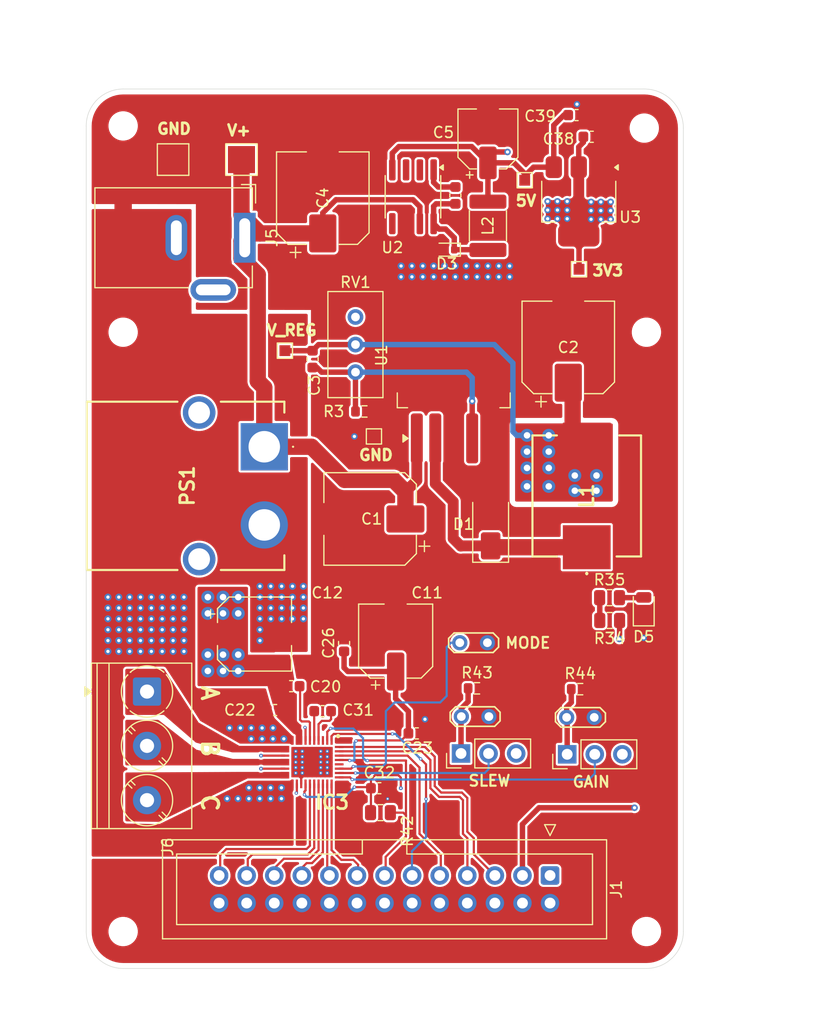
<source format=kicad_pcb>
(kicad_pcb
	(version 20241229)
	(generator "pcbnew")
	(generator_version "9.0")
	(general
		(thickness 1.6)
		(legacy_teardrops no)
	)
	(paper "A4")
	(layers
		(0 "F.Cu" signal)
		(4 "In1.Cu" signal)
		(6 "In2.Cu" signal)
		(2 "B.Cu" signal)
		(9 "F.Adhes" user "F.Adhesive")
		(11 "B.Adhes" user "B.Adhesive")
		(13 "F.Paste" user)
		(15 "B.Paste" user)
		(5 "F.SilkS" user "F.Silkscreen")
		(7 "B.SilkS" user "B.Silkscreen")
		(1 "F.Mask" user)
		(3 "B.Mask" user)
		(17 "Dwgs.User" user "User.Drawings")
		(19 "Cmts.User" user "User.Comments")
		(21 "Eco1.User" user "User.Eco1")
		(23 "Eco2.User" user "User.Eco2")
		(25 "Edge.Cuts" user)
		(27 "Margin" user)
		(31 "F.CrtYd" user "F.Courtyard")
		(29 "B.CrtYd" user "B.Courtyard")
		(35 "F.Fab" user)
		(33 "B.Fab" user)
		(39 "User.1" user)
		(41 "User.2" user)
		(43 "User.3" user)
		(45 "User.4" user)
	)
	(setup
		(stackup
			(layer "F.SilkS"
				(type "Top Silk Screen")
			)
			(layer "F.Paste"
				(type "Top Solder Paste")
			)
			(layer "F.Mask"
				(type "Top Solder Mask")
				(thickness 0.01)
			)
			(layer "F.Cu"
				(type "copper")
				(thickness 0.035)
			)
			(layer "dielectric 1"
				(type "prepreg")
				(thickness 0.1)
				(material "FR4")
				(epsilon_r 4.5)
				(loss_tangent 0.02)
			)
			(layer "In1.Cu"
				(type "copper")
				(thickness 0.035)
			)
			(layer "dielectric 2"
				(type "core")
				(thickness 1.24)
				(material "FR4")
				(epsilon_r 4.5)
				(loss_tangent 0.02)
			)
			(layer "In2.Cu"
				(type "copper")
				(thickness 0.035)
			)
			(layer "dielectric 3"
				(type "prepreg")
				(thickness 0.1)
				(material "FR4")
				(epsilon_r 4.5)
				(loss_tangent 0.02)
			)
			(layer "B.Cu"
				(type "copper")
				(thickness 0.035)
			)
			(layer "B.Mask"
				(type "Bottom Solder Mask")
				(thickness 0.01)
			)
			(layer "B.Paste"
				(type "Bottom Solder Paste")
			)
			(layer "B.SilkS"
				(type "Bottom Silk Screen")
			)
			(copper_finish "None")
			(dielectric_constraints no)
		)
		(pad_to_mask_clearance 0)
		(allow_soldermask_bridges_in_footprints no)
		(tenting front back)
		(pcbplotparams
			(layerselection 0x00000000_00000000_55555555_5755f5ff)
			(plot_on_all_layers_selection 0x00000000_00000000_00000000_00000000)
			(disableapertmacros no)
			(usegerberextensions no)
			(usegerberattributes yes)
			(usegerberadvancedattributes yes)
			(creategerberjobfile yes)
			(dashed_line_dash_ratio 12.000000)
			(dashed_line_gap_ratio 3.000000)
			(svgprecision 4)
			(plotframeref no)
			(mode 1)
			(useauxorigin no)
			(hpglpennumber 1)
			(hpglpenspeed 20)
			(hpglpendiameter 15.000000)
			(pdf_front_fp_property_popups yes)
			(pdf_back_fp_property_popups yes)
			(pdf_metadata yes)
			(pdf_single_document no)
			(dxfpolygonmode yes)
			(dxfimperialunits yes)
			(dxfusepcbnewfont yes)
			(psnegative no)
			(psa4output no)
			(plot_black_and_white yes)
			(plotinvisibletext no)
			(sketchpadsonfab no)
			(plotpadnumbers no)
			(hidednponfab no)
			(sketchdnponfab yes)
			(crossoutdnponfab yes)
			(subtractmaskfromsilk no)
			(outputformat 1)
			(mirror no)
			(drillshape 1)
			(scaleselection 1)
			(outputdirectory "")
		)
	)
	(net 0 "")
	(net 1 "GND")
	(net 2 "V+")
	(net 3 "VM")
	(net 4 "Net-(U1-FB)")
	(net 5 "AVDD")
	(net 6 "CP")
	(net 7 "CPL")
	(net 8 "CPH")
	(net 9 "Net-(D1-K)")
	(net 10 "/DRV8317/TIM1_CH3N")
	(net 11 "SLEW")
	(net 12 "/DRV8317/NFAULT")
	(net 13 "unconnected-(IC3-NC_1-Pad3)")
	(net 14 "GAIN")
	(net 15 "Net-(IC3-OUTA_1)")
	(net 16 "unconnected-(IC3-NC_2-Pad32)")
	(net 17 "Net-(IC3-OUTC_1)")
	(net 18 "MODE")
	(net 19 "Net-(IC3-OUTB_1)")
	(net 20 "/DRV8317/NSLEEP")
	(net 21 "/DRV8317/TIM1_CH1")
	(net 22 "/DRV8317/TIM1_CH2N")
	(net 23 "/DRV8317/Vcurrfdbk_B")
	(net 24 "/DRV8317/TIM1_CH2")
	(net 25 "/DRV8317/TIM1_CH1N")
	(net 26 "/DRV8317/Vcurrfdbk_C")
	(net 27 "/DRV8317/TIM1_CH3")
	(net 28 "/DRV8317/Vcurrfdbk_A")
	(net 29 "Net-(JP1-A)")
	(net 30 "Net-(JP4-A)")
	(net 31 "unconnected-(PS1-PadMH1)")
	(net 32 "unconnected-(PS1-PadMH2)")
	(net 33 "unconnected-(RV1-Pad3)")
	(net 34 "+5V")
	(net 35 "Net-(D3-K)")
	(net 36 "Net-(U2-CB)")
	(net 37 "unconnected-(U2-NC-Pad2)")
	(net 38 "unconnected-(U2-NC-Pad3)")
	(net 39 "unconnected-(U2-ON{slash}~{OFF}-Pad5)")
	(net 40 "Net-(D5-A)")
	(net 41 "Net-(R34-Pad2)")
	(footprint "Connector_PinHeader_2.54mm:PinHeader_1x03_P2.54mm_Vertical" (layer "F.Cu") (at 103.52 94.4 90))
	(footprint "SamacSys_Parts:XT60PWM" (layer "F.Cu") (at 85.4 66.15 -90))
	(footprint "MountingHole:MountingHole_2.5mm" (layer "F.Cu") (at 72.4 55.6))
	(footprint "MountingHole:MountingHole_2.5mm" (layer "F.Cu") (at 120.6 110.8))
	(footprint "Capacitor_SMD:C_0603_1608Metric" (layer "F.Cu") (at 99.45 92.55))
	(footprint "TestPoint:TestPoint_2Pads_Pitch2.54mm_Drill0.8mm" (layer "F.Cu") (at 103.55 91))
	(footprint "TestPoint:TestPoint_2Pads_Pitch2.54mm_Drill0.8mm" (layer "F.Cu") (at 113.25 91.075))
	(footprint "Capacitor_SMD:C_0603_1608Metric" (layer "F.Cu") (at 114.165 35.6 180))
	(footprint "Capacitor_SMD:CP_Elec_8x10" (layer "F.Cu") (at 95.15 72.8 180))
	(footprint "TestPoint:TestPoint_Pad_1.0x1.0mm" (layer "F.Cu") (at 95.5 65.2 90))
	(footprint "Capacitor_SMD:C_0603_1608Metric" (layer "F.Cu") (at 103 43 -90))
	(footprint "Capacitor_SMD:CP_Elec_6.3x5.4" (layer "F.Cu") (at 97.5 84.05 90))
	(footprint "Capacitor_SMD:C_0603_1608Metric" (layer "F.Cu") (at 96 97.6))
	(footprint "Resistor_SMD:R_0603_1608Metric" (layer "F.Cu") (at 114.5 88.475))
	(footprint "Capacitor_SMD:CP_Elec_8x10" (layer "F.Cu") (at 90.79 43.25 90))
	(footprint "Diode_SMD:D_SOD-523" (layer "F.Cu") (at 102.2 48 180))
	(footprint "Capacitor_SMD:C_0603_1608Metric" (layer "F.Cu") (at 92.75 84.225 90))
	(footprint "MountingHole:MountingHole_2.5mm" (layer "F.Cu") (at 120.6 55.6))
	(footprint "MountingHole:MountingHole_2.5mm" (layer "F.Cu") (at 120.4 36.8))
	(footprint "Resistor_SMD:R_0805_2012Metric" (layer "F.Cu") (at 117.2 80.05))
	(footprint "Connector_PinHeader_2.54mm:PinHeader_1x03_P2.54mm_Vertical" (layer "F.Cu") (at 113.3 94.475 90))
	(footprint "Capacitor_SMD:C_0603_1608Metric" (layer "F.Cu") (at 87.875 88.2))
	(footprint "Capacitor_SMD:CP_Elec_8x10" (layer "F.Cu") (at 113.4 57 90))
	(footprint "Capacitor_SMD:CP_Elec_6.3x5.4" (layer "F.Cu") (at 84.5 83.4))
	(footprint "MountingHole:MountingHole_2.5mm" (layer "F.Cu") (at 72.4 36.6))
	(footprint "TestPoint:TestPoint_Pad_1.0x1.0mm" (layer "F.Cu") (at 109.39 41.6))
	(footprint "Connector_IDC:IDC-Header_2x13_P2.54mm_Vertical" (layer "F.Cu") (at 111.72 105.64 -90))
	(footprint "Resistor_SMD:R_0603_1608Metric" (layer "F.Cu") (at 105 88.4))
	(footprint "Inductor_SMD:L_1812_4532Metric_Pad1.30x3.40mm_HandSolder" (layer "F.Cu") (at 106 45.8 90))
	(footprint "Capacitor_SMD:C_0603_1608Metric" (layer "F.Cu") (at 90.775 90.5 180))
	(footprint "LED_SMD:LED_0805_2012Metric" (layer "F.Cu") (at 120.35 80.9625 90))
	(footprint "TestPoint:TestPoint_2Pads_Pitch2.54mm_Drill0.8mm" (layer "F.Cu") (at 103.41 84.2))
	(footprint "Capacitor_SMD:C_0603_1608Metric" (layer "F.Cu") (at 115.565 37.6 180))
	(footprint "Package_TO_SOT_SMD:SOT-223-3_TabPin2" (layer "F.Cu") (at 114.365 43.55 -90))
	(footprint "MountingHole:MountingHole_2.5mm" (layer "F.Cu") (at 72.4 110.8))
	(footprint "Resistor_SMD:R_0805_2012Metric" (layer "F.Cu") (at 117.2125 82.15 180))
	(footprint "TerminalBlock_Phoenix:TerminalBlock_Phoenix_PT-1,5-3-5.0-H_1x03_P5.00mm_Horizontal" (layer "F.Cu") (at 74.6 88.7 -90))
	(footprint "Resistor_SMD:R_0805_2012Metric" (layer "F.Cu") (at 96.1 99.85 180))
	(footprint "SamacSys_Parts:QFN40P400X500X80-37N-D"
		(layer "F.Cu")
		(uuid "c33205b9-957e-4c51-accc-a9c9f05c7d6c")
		(at 89.8 95.2 -90)
		(descr "REE0036A")
		(tags "Integrated Circuit")
		(property "Reference" "IC3"
			(at 3.7 -1.85 180)
			(layer "F.SilkS")
			(uuid "b8dcb805-1108-49d0-8889-f45ccbd8ee15")
			(effects
				(font
					(size 1.27 1.27)
					(thickness 0.254)
				)
			)
		)
		(property "Value" "DRV8317HREER"
			(at 0 0 90)
			(layer "F.SilkS")
			(hide yes)
			(uuid "249b7491-fa0a-45e6-9ea5-e02b9315e9a6")
			(effects
				(font
					(size 1.27 1.27)
					(thickness 0.254)
				)
			)
		)
		(property "Datasheet" "https://www.ti.com/lit/ds/symlink/drv8317.pdf"
			(at 0 0 90)
			(layer "F.Fab")
			(hide yes)
			(uuid "ac1b243b-4c07-445c-a1ab-21ea1bce684c")
			(effects
				(font
					(size 1.27 1.27)
					(thickness 0.15)
				)
			)
		)
		(property "Description" ""
			(at 0 0 90)
			(layer "F.Fab")
			(hide yes)
			(uuid "771f1bd5-9403-40ea-a8e9-346ceacea9e5")
			(effects
				(font
					(size 1.27 1.27)
					(thickness 0.15)
				)
			)
		)
		(property "Height" "0.8"
			(at 0 0 270)
			(unlocked yes)
			(layer "F.Fab")
			(hide yes)
			(uuid "9b4534c0-2c09-475c-8058-ab11e2455b0b")
			(effects
				(font
					(size 1 1)
					(thickness 0.15)
				)
			)
		)
		(property "Mouser Part Number" "595-DRV8317HREER"
			(at 0 0 270)
			(unlocked yes)
			(layer "F.Fab")
			(hide yes)
			(uuid "54f937bd-6dda-49e8-83a6-5755409bac8b")
			(effects
				(font
					(size 1 1)
					(thickness 0.15)
				)
			)
		)
		(property "Mouser Price/Stock" "https://www.mouser.co.uk/ProductDetail/Texas-Instruments/DRV8317HREER?qs=amGC7iS6iy%252BMUwpQq07OLg%3D%3D"
			(at 0 0 270)
			(unlocked yes)
			(layer "F.Fab")
			(hide yes)
			(uuid "6398f5d3-bf04-4c1f-b4ea-95564afddd8f")
			(effects
				(font
					(size 1 1)
					(thickness 0.15)
				)
			)
		)
		(property "Manufacturer_Name" "Texas Instruments"
			(at 0 0 270)
			(unlocked yes)
			(layer "F.Fab")
			(hide yes)
			(uuid "28a431d9-83ba-4e0d-9776-967778e853be")
			(effects
				(font
					(size 1 1)
					(thickness 0.15)
				)
			)
		)
		(property "Manufacturer_Part_Number" "DRV8317HREER"
			(at 0 0 270)
			(unlocked yes)
			(layer "F.Fab")
			(hide yes)
			(uuid "e20a9008-6c4f-47d0-940c-c58a4d106999")
			(effects
				(font
					(size 1 1)
					(thickness 0.15)
				)
			)
		)
		(path "/050f18f7-fdeb-4ff1-ae4f-f557a7672314/53f3733a-3392-4bbb-a37e-78cb8a4f1cda")
		(sheetname "/DRV8317/")
		(sheetfile "DRV8317.kicad_sch")
		(attr smd)
		(fp_circle
			(center -2.4 -2.4)
			(end -2.4 -2.3)
			(stroke
				(width 0.2)
				(type solid)
			)
			(fill no)
			(layer "F.SilkS")
			(uuid "67d434c5-3a19-4729-b66f-7dd201a37ca1")
		)
		(fp_line
			(start -2.625 3.125)
			(end -2.625 -3.125)
			(stroke
				(width 0.05)
				(type solid)
			)
			(layer "F.CrtYd")
			(uuid "53949618-c076-4a8b-a694-a45b0a081453")
		)
		(fp_line
			(start 2.625 3.125)
			(end -2.625 3.125)
			(stroke
				(width 0.05)
				(type solid)
			)
			(layer "F.CrtYd")
			(uuid "1b05ebfe-e810-45be-bbc9-b4d4c18ee694")
		)
		(fp_line
			(start -2.625 -3.125)
			(end 2.625 -3.125)
			(stroke
				(width 0.05)
				(type solid)
			)
			(layer "F.CrtYd")
			(uuid "0601fb69-dcde-44e9-b12b-4730e9e53afb")
		)
		(fp_line
			(start 2.625 -3.125)
			(end 2.625 3.125)
			(stroke
				(width 0.05)
				(type solid)
			)
			(layer "F.CrtYd")
			(uuid "c9629d2a-dc75-41dc-ab8f-d79e1c559c79")
		)
		(fp_line
			(start -2 2.5)
			(end -2 -2.5)
			(stroke
				(width 0.1)
				(type solid)
			)
			(layer "F.Fab")
			(uuid "3e9a70d8-23d4-4345-9505-4d4def34f707")
		)
		(fp_line
			(start 2 2.5)
			(end -2 2.5)
			(stroke
				(width 0.1)
				(type solid)
			)
			(layer "F.Fab")
			(uuid "10de5ddf-c85f-46e2-b2d3-631cf4ecd783")
		)
		(fp_line
			(start -2 -2.1)
			(end -1.6 -2.5)
			(stroke
				(width 0.1)
				(type solid)
			)
			(layer "F.Fab")
			(uuid "6f9262a0-53ea-462d-b4cc-b162f00db37b")
		)
		(fp_line
			(start -2 -2.5)
			(end 2 -2.5)
			(stroke
				(width 0.1)
				(type solid)
			)
			(layer "F.Fab")
			(uuid "13bc7875-96d9-46ad-8ab5-31c2bd3b0601")
		)
		(fp_line
			(start 2 -2.5)
			(end 2 2.5)
			(stroke
				(width 0.1)
				(type solid)
			)
			(layer "F.Fab")
			(uuid "cddf996e-d658-4b12-8534-5ed4ea0e172f")
		)
		(fp_text user "${REFERENCE}"
			(at 0 0 90)
			(layer "F.Fab")
			(uuid "e2df1020-99bf-4d48-ae27-065e81b9e627")
			(effects
				(font
					(size 1.27 1.27)
					(thickness 0.254)
				)
			)
		)
		(pad "1" smd rect
			(at -2 -1.8)
			(size 0.2 0.8)
			(layers "F.Cu" "F.Mask" "F.Paste")
			(net 20 "/DRV8317/NSLEEP")
			(pinfunction "NSLEEP")
			(pintype "passive")
			(uuid "6bdaa647-cf06-40fa-ac2d-0c9130c2ebb5")
		)
		(pad "2" smd rect
			(at -2 -1.4)
			(size 0.2 0.8)
			(layers "F.Cu" "F.Mask" "F.Paste")
			(net 12 "/DRV8317/NFAULT")
			(pinfunction "NFAULT")
			(pintype "passive")
			(uuid "166bd528-5579-484c-aa5a-6766560950c1")
		)
		(pad "3" smd rect
			(at -2 -1)
			(size 0.2 0.8)
			(layers "F.Cu" "F.Mask" "F.Paste")
			(net 13 "unconnected-(IC3-NC_1-Pad3)")
			(pinfunction "NC_1")
			(pintype "passive+no_connect")
			(uuid "23d91f0b-ef26-4915-a913-aa9556687764")
		)
		(pad "4" smd rect
			(at -2 -0.6)
			(size 0.2 0.8)
			(layers "F.Cu" "F.Mask" "F.Paste")
			(net 7 "CPL")
			(pinfunction "CPL")
			(pintype "passive")
			(uuid "d33b963b-86d4-452b-afb9-4d12e4de411f")
		)
		(pad "5" smd rect
			(at -2 -0.2)
			(size 0.2 0.8)
			(layers "F.Cu" "F.Mask" "F.Paste")
			(net 8 "CPH")
			(pinfunction "CPH")
			(pintype "passive")
			(uuid "150988a8-2fce-4f3c-a48b-8dbb396529df")
		)
		(pad "6" smd rect
			(at -2 0.2)
			(size 0.2 0.8)
			(layers "F.Cu" "F.Mask" "F.Paste")
			(net 6 "CP")
			(pinfunction "CP")
			(pintype "passive")
			(uuid "57be5295-2a2f-4e13-af21-49b7e2b41270")
		)
		(pad "7" smd rect
			(at -2 0.6)
			(size 0.2 0.8)
			(layers "F.Cu" "F.Mask" "F.Paste")
			(net 5 "AVDD")
			(pinfunction "VIN_AVDD")
			(pintype "passive")
			(uuid "8e18d32c-5d23-490c-8a27-b9a9e537fc30")
		)
		(pad "8" smd rect
			(at -2 1)
			(size 0.2 0.8)
			(layers "F.Cu" "F.Mask" "F.Paste")
			(net 3 "VM")
			(pinfunction "VM_1")
			(pintype "passive")
			(uuid "d7a15d10-def8-47a3-8cbc-71a683ccf281")
		)
		(pad "9" smd rect
			(at -2 1.4)
			(size 0.2 0.8)
			(layers "F.Cu" "F.Mask" "F.Paste")
			(net 3 "VM")
			(pinfunction "VM_2")
			(pintype "passive")
			(uuid "e270afb5-ed90-4d58-9395-f2a66cfbdc9c")
		)
		(pad "10" smd rect
			(at -2 1.8)
			(size 0.2 0.8)
			(layers "F.Cu" "F.Mask" "F.Paste")
			(net 1 "GND")
			(pinfunction "PGND_1")
			(pintype "passive")
			(uuid "afe02515-0efd-45af-8040-779fe5cff1ad")
		)
		(pad "11" smd rect
			(at -1.4 2.5 270)
			(size 0.2 0.8)
			(layers "F.Cu" "F.Mask" "F.Paste")
			(net 15 "Net-(IC3-OU
... [557694 chars truncated]
</source>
● ● ●
• Required action
From the records above, give again exactly the lines running from the line with "95.5 65.2 90))" to the line with "(at 109.39 41.6))", inclusive.

• Worked solution
	(footprint "TestPoint:TestPoint_Pad_1.0x1.0mm" (layer "F.Cu") (at 95.5 65.2 90))
	(footprint "Capacitor_SMD:C_0603_1608Metric" (layer "F.Cu") (at 103 43 -90))
	(footprint "Capacitor_SMD:CP_Elec_6.3x5.4" (layer "F.Cu") (at 97.5 84.05 90))
	(footprint "Capacitor_SMD:C_0603_1608Metric" (layer "F.Cu") (at 96 97.6))
	(footprint "Resistor_SMD:R_0603_1608Metric" (layer "F.Cu") (at 114.5 88.475))
	(footprint "Capacitor_SMD:CP_Elec_8x10" (layer "F.Cu") (at 90.79 43.25 90))
	(footprint "Diode_SMD:D_SOD-523" (layer "F.Cu") (at 102.2 48 180))
	(footprint "Capacitor_SMD:C_0603_1608Metric" (layer "F.Cu") (at 92.75 84.225 90))
	(footprint "MountingHole:MountingHole_2.5mm" (layer "F.Cu") (at 120.6 55.6))
	(footprint "MountingHole:MountingHole_2.5mm" (layer "F.Cu") (at 120.4 36.8))
	(footprint "Resistor_SMD:R_0805_2012Metric" (layer "F.Cu") (at 117.2 80.05))
	(footprint "Connector_PinHeader_2.54mm:PinHeader_1x03_P2.54mm_Vertical" (layer "F.Cu") (at 113.3 94.475 90))
	(footprint "Capacitor_SMD:C_0603_1608Metric" (layer "F.Cu") (at 87.875 88.2))
	(footprint "Capacitor_SMD:CP_Elec_8x10" (layer "F.Cu") (at 113.4 57 90))
	(footprint "Capacitor_SMD:CP_Elec_6.3x5.4" (layer "F.Cu") (at 84.5 83.4))
	(footprint "MountingHole:MountingHole_2.5mm" (layer "F.Cu") (at 72.4 36.6))
	(footprint "TestPoint:TestPoint_Pad_1.0x1.0mm" (layer "F.Cu") (at 109.39 41.6))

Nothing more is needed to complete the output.